Check your understanding —
a - Answer these questions using the passage on 5G and 6G mobile communication, one line each:
(i) Which two frequencies are given as examples of mmWave bands?
(ii) What range of terahertz bands is given for 6G?
(iii) How does the passage describe Non-Terrestrial Network (NTN)?
b - The passage on 5G and 6G mobile communication mentions physical layer standardization in the paragraph beginning "Currently, there are ongoing discussions." List every technology that paragraph names as a subject of that standardization.

The disclosure relates to a method and device for utilizing and transferring application layer information or transport layer information to enhance application performance in a cellular wireless communication system.

BACKGROUND ART

5G mobile communication technologies define broad frequency bands such that high transmission rates and new services are possible, and can be implemented not only in “Sub 6 GHz” bands such as 3.5 GHz, but also in “Above 6 GHz” bands referred to as mmWave including 28 GHz and 39 GHz. In addition, it has been considered to implement 6G mobile communication technologies (referred to as Beyond 5G systems) in terahertz bands (for example, 95 GHz to 3 THz bands) in order to accomplish transmission rates fifty times faster than 5G mobile communication technologies and ultra-low latencies one-tenth of 5G mobile communication technologies.

At the beginning of the development of 5G mobile communication technologies, in order to support services and to satisfy performance requirements in connection with enhanced Mobile BroadBand (eMBB), Ultra Reliable Low Latency Communications (URLLC), and massive Machine-Type Communications (mMTC), there has been ongoing standardization regarding beamforming and massive MIMO for mitigating radio-wave path loss and increasing radio-wave transmission distances in mmWave, supporting numerologies (for example, operating multiple subcarrier spacings) for efficiently utilizing mmWave resources and dynamic operation of slot formats, initial access technologies for supporting multi-beam transmission and broadbands, definition and operation of BWP (BandWidth Part), new channel coding methods such as a LDPC (Low Density Parity Check) code for large amount of data transmission and a polar code for highly reliable transmission of control information, L2 pre-processing, and network slicing for providing a dedicated network specialized to a specific service.

Currently, there are ongoing discussions regarding improvement and performance enhancement of initial 5G mobile communication technologies in view of services to be supported by 5G mobile communication technologies, and there has been physical layer standardization regarding technologies such as V2X (Vehicle-to-everything) for aiding driving determination by autonomous vehicles based on information regarding positions and states of vehicles transmitted by the vehicles and for enhancing user convenience, NR-U (New Radio Unlicensed) aimed at system operations conforming to various regulation-related requirements in unlicensed bands, NR UE Power Saving, Non-Terrestrial Network (NTN) which is UE-satellite direct communication for providing coverage in an area in which communication with terrestrial networks is unavailable, and positioning.

Records supplied —
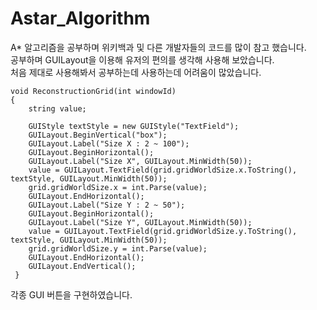 # Astar_Algorithm

A* 알고리즘을 공부하며 위키백과 및 다른 개발자들의 코드를 많이 참고 했습니다.  
공부하며 GUILayout을 이용해 유저의 편의를 생각해 사용해 보았습니다.  
처음 제대로 사용해봐서 공부하는데 사용하는데 어려움이 많았습니다.  


    void ReconstructionGrid(int windowId)
    {
        string value;

        GUIStyle textStyle = new GUIStyle("TextField");
        GUILayout.BeginVertical("box");
        GUILayout.Label("Size X : 2 ~ 100");
        GUILayout.BeginHorizontal();
        GUILayout.Label("Size X", GUILayout.MinWidth(50));
        value = GUILayout.TextField(grid.gridWorldSize.x.ToString(), textStyle, GUILayout.MinWidth(50));
        grid.gridWorldSize.x = int.Parse(value);
        GUILayout.EndHorizontal();
        GUILayout.Label("Size Y : 2 ~ 50");
        GUILayout.BeginHorizontal();
        GUILayout.Label("Size Y", GUILayout.MinWidth(50));
        value = GUILayout.TextField(grid.gridWorldSize.y.ToString(), textStyle, GUILayout.MinWidth(50));
        grid.gridWorldSize.y = int.Parse(value);
        GUILayout.EndHorizontal();
        GUILayout.EndVertical();
     }   
 각종 GUI 버튼을 구현하였습니다.
 
 
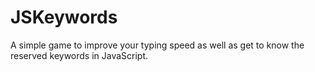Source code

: # JSKeywords
A simple game to improve your typing speed as well as get to know the reserved keywords in JavaScript.
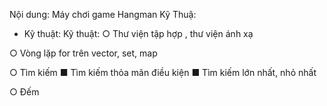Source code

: Nội dung: Máy chơi game Hangman
Kỹ Thuậ:
+ Kỹ thuật:
Kỹ thuật:
○ Thư viện tập hợp <set>, thư viện ánh xạ <map> 
 
○ Vòng lặp for trên vector, set, map

○ Tìm kiếm
 ■ Tìm kiếm thỏa mãn điều kiện
 ■ Tìm kiếm lớn nhất, nhỏ nhất
 
○ Đếm
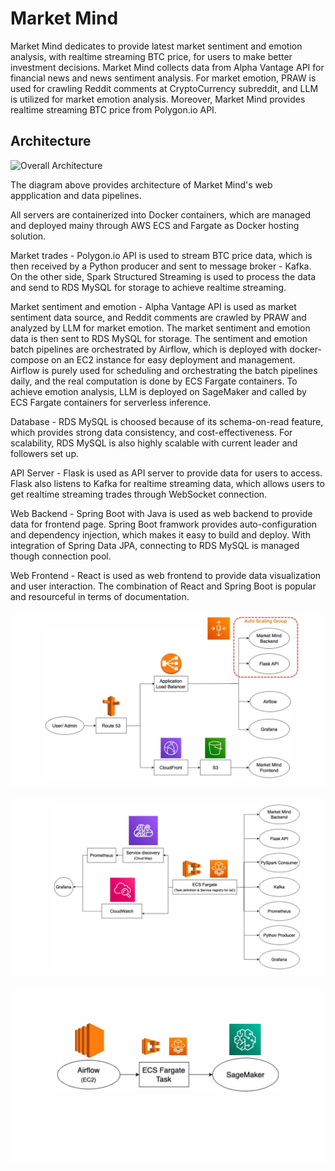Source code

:# Market Mind
Market Mind dedicates to provide latest market sentiment and emotion analysis, with realtime streaming BTC price, for users to make better investment decisions.
Market Mind collects data from Alpha Vantage API for financial news and news sentiment analysis. For market emotion, PRAW is used for crawling Reddit comments at CryptoCurrency subreddit, and LLM is utilized for market emotion analysis. Moreover, Market Mind provides realtime streaming BTC price from Polygon.io API.



## Architecture
![Overall Architecture](https://github.com/JulianZhan/market_mind/raw/refactoring/project_architecture/over_architecture.jpg)

The diagram above provides architecture of Market Mind's web appplication and data pipelines. 

All servers are containerized into Docker containers, which are managed and deployed mainy through AWS ECS and Fargate as Docker hosting solution.

Market trades - Polygon.io API is used to stream BTC price data, which is then received by a Python producer and sent to message broker - Kafka. On the other side, Spark Structured Streaming is used to process the data and send to RDS MySQL for storage to achieve realtime streaming.

Market sentiment and emotion - Alpha Vantage API is used as market sentiment data source, and Reddit comments are crawled by PRAW and analyzed by LLM for market emotion. The market sentiment and emotion data is then sent to RDS MySQL for storage.
The sentiment and emotion batch pipelines are orchestrated by Airflow, which is deployed with docker-compose on an EC2 instance for easy deployment and management. Airflow is purely used for scheduling and orchestrating the batch pipelines daily, and the real computation is done by ECS Fargate containers. To achieve emotion analysis, LLM is deployed on SageMaker and called by ECS Fargate containers for serverless inference.

Database - RDS MySQL is choosed because of its schema-on-read feature, which provides strong data consistency, and cost-effectiveness. For scalability, RDS MySQL is also highly scalable with current leader and followers set up.

API Server - Flask is used as API server to provide data for users to access. Flask also listens to Kafka for realtime streaming data, which allows users to get realtime streaming trades through WebSocket connection. 

Web Backend - Spring Boot with Java is used as web backend to provide data for frontend page. Spring Boot framwork provides auto-configuration and dependency injection, which makes it easy to build and deploy. With integration of Spring Data JPA, connecting to RDS MySQL is managed though connection pool.

Web Frontend - React is used as web frontend to provide data visualization and user interaction. The combination of React and Spring Boot is popular and resourceful in terms of documentation. 



![Content Delivery Architecture](https://github.com/JulianZhan/market_mind/raw/refactoring/project_architecture/content_delivery_architecture.jpg)

![Servers Monitoring Architecture](https://github.com/JulianZhan/market_mind/raw/refactoring/project_architecture/servers_monitoring_architecture.jpg)

![Airflow Batch Pipelines Architecture](https://github.com/JulianZhan/market_mind/raw/refactoring/project_architecture/airflow_batch_pipelines_architecture.jpg)
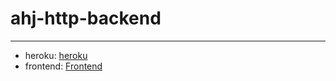 # ahj-http-backend
--------------------
- heroku: <a href="https://calm-coast-44512.herokuapp.com/?method=allTickets">heroku</a>
- frontend: <a href="https://tarapiygin.github.io/ahj-http-frontend/">Frontend</a>
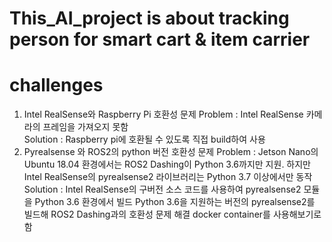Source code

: # This_AI_project is about tracking person for smart cart & item carrier




# challenges
1. Intel RealSense와 Raspberry Pi 호환성 문제
Problem : Intel RealSense 카메라의 프레임을 가져오지 못함<br>
Solution : Raspberry pi에 호환될 수 있도록 직접 build하여 사용 
2. Pyrealsense 와 ROS2의 python 버전 호환성 문제
Problem : Jetson Nano의 Ubuntu 18.04 환경에서는 ROS2 Dashing이 Python 3.6까지만 지원. 하지만 Intel RealSense의 pyrealsense2 라이브러리는 Python 3.7 이상에서만 동작<br>
Solution : Intel RealSense의 구버전 소스 코드를 사용하여 pyrealsense2 모듈을 Python 3.6 환경에서 빌드
Python 3.6을 지원하는 버전의 pyrealsense2를 빌드해 ROS2 Dashing과의 호환성 문제 해결
docker container를 사용해보기로 함
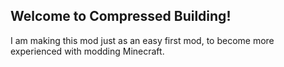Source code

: ## Welcome to Compressed Building!

I am making this mod just as an easy first mod, to become more experienced with modding Minecraft.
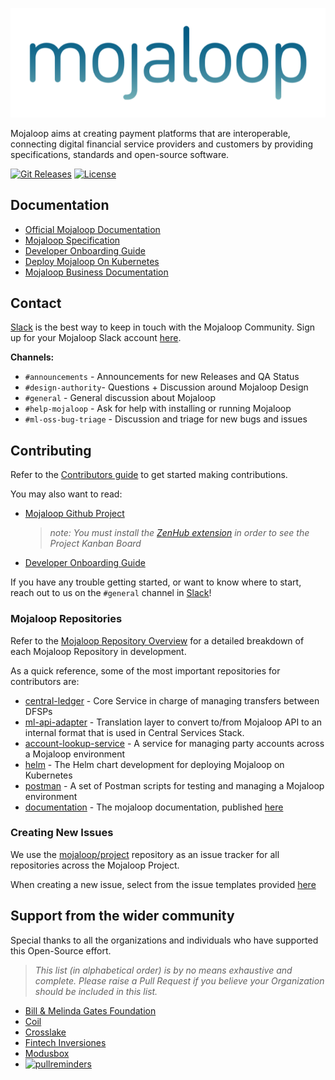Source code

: <p align="center">
  <a target="_blank" href="https://mojaloop.io">
    <img src="./images/mojaloop_logo.png"/>
  </a>
</p>

Mojaloop aims at creating payment platforms that are interoperable, connecting digital financial service providers and customers by providing specifications, standards and open-source software.

[![Git Releases](https://img.shields.io/github/v/release/mojaloop/helm?label=helm%20version)](https://github.com/mojaloop/helm/releases)
[![License](https://img.shields.io/badge/Licence-Apache%202.0-orange.svg)](./LICENSE.md)

## Documentation
- [Official Mojaloop Documentation](https://docs.mojaloop.io/documentation)
- [Mojaloop Specification](https://github.com/mojaloop/mojaloop-specification)
- [Developer Onboarding Guide](./onboarding.md)
- [Deploy Mojaloop On Kubernetes](https://docs.mojaloop.io/documentation/deployment-guide/)
- [Mojaloop Business Documentation](https://docs.mojaloop.io/mojaloop-business-docs/)

## Contact

[Slack](https://mojaloop-slack.herokuapp.com/) is the best way to keep in touch with the Mojaloop Community. Sign up for your Mojaloop Slack account [here](https://mojaloop-slack.herokuapp.com/).

__Channels:__
- `#announcements` - Announcements for new Releases and QA Status
- `#design-authority`- Questions + Discussion around Mojaloop Design
- `#general` - General discussion about Mojaloop
- `#help-mojaloop` - Ask for help with installing or running Mojaloop
- `#ml-oss-bug-triage` - Discussion and triage for new bugs and issues

## Contributing

Refer to the [Contributors guide](https://docs.mojaloop.io/documentation/contributors-guide/) to get started making contributions.

You may also want to read:
- [Mojaloop Github Project](github.com/mojaloop/project) 
  > _note: You must install the [ZenHub extension](https://www.zenhub.com/extension) in order to see the Project Kanban Board_
- [Developer Onboarding Guide](./onboarding.md)

If you have any trouble getting started, or want to know where to start, reach out to us on the `#general` channel in [Slack](https://mojaloop-slack.herokuapp.com/)!

### Mojaloop Repositories

Refer to the [Mojaloop Repository Overview](https://docs.mojaloop.io/documentation/repositories/) for a detailed breakdown of each Mojaloop Repository in development.

As a quick reference, some of the most important repositories for contributors are:

- [central-ledger](https://github.com/mojaloop/central-ledger) - Core Service in charge of managing transfers between DFSPs
- [ml-api-adapter](https://github.com/mojaloop/ml-api-adapter) - Translation layer to convert to/from Mojaloop API to an internal format that is used in Central Services Stack.
- [account-lookup-service](https://github.com/mojaloop/account-lookup-service) - A service for managing party accounts across a Mojaloop environment
- [helm](https://github.com/mojaloop/helm) - The Helm chart development for deploying Mojaloop on Kubernetes
- [postman](https://github.com/mojaloop/postman) - A set of Postman scripts for testing and managing a Mojaloop environment
- [documentation](https://github.com/mojaloop/documentation) - The mojaloop documentation, published [here](https://docs.mojaloop.io/documentation)

### Creating New Issues

We use the [mojaloop/project](https://github.com/mojaloop/project) repository as an issue tracker for all repositories across the Mojaloop Project.

When creating a new issue, select from the issue templates provided [here](https://github.com/mojaloop/project/issues/new/choose)


## Support from the wider community

Special thanks to all the organizations and individuals who have supported this Open-Source effort.

>_This list (in alphabetical order) is by no means exhaustive and complete. Please raise a Pull Request if you believe your Organization should be included in this list._

- [Bill & Melinda Gates Foundation](https://www.gatesfoundation.org/)
- [Coil](https://coil.com/)
- [Crosslake](https://crosslaketech.com/)
- [Fintech Inversiones](http://www.fintechinversiones.com.py)
- [Modusbox](http://modusbox.com/)
- [![pullreminders](https://pullreminders.com/badge.svg)](https://pullreminders.com?ref=badge)
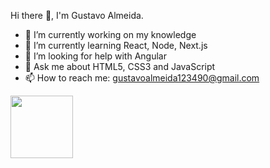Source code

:  Hi there 👋, I'm Gustavo Almeida.

- 🔭 I’m currently working on my knowledge
- 🌱 I’m currently learning React, Node, Next.js
- 🤔 I’m looking for help with Angular
- 💬 Ask me about HTML5, CSS3 and JavaScript
- 📫 How to reach me: gustavoalmeida123490@gmail.com

<img src="https://media1.giphy.com/media/Q7SKqn3G97xpmfSOvG/giphy.gif" width="100" height="100" />

                                                                        
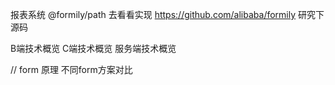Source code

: <!--
 * @Author: sunhao12 sunhao12@kuaishou.com
 * @Date: 2024-08-07 10:44:50
 * @LastEditors: sunhao12 sunhao12@kuaishou.com
 * @LastEditTime: 2024-08-13 19:04:22
 * @FilePath: /blogNew/draft/toDo.md
 * @Description: 这是默认设置,请设置`customMade`, 打开koroFileHeader查看配置 进行设置: https://github.com/OBKoro1/koro1FileHeader/wiki/%E9%85%8D%E7%BD%AE
-->

报表系统
@formily/path 去看看实现
https://github.com/alibaba/formily 研究下源码


B端技术概览
C端技术概览
服务端技术概览



// form 原理 不同form方案对比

Solution list —
a -
(i) 28 GHz and 39 GHz.
(ii) 95 GHz to 3 THz.
(iii) As UE-satellite direct communication that provides coverage in an area where communication with terrestrial networks is unavailable.

b -
- V2X (Vehicle-to-everything)
- NR-U (New Radio Unlicensed)
- NR UE Power Saving
- Non-Terrestrial Network (NTN)
- Positioning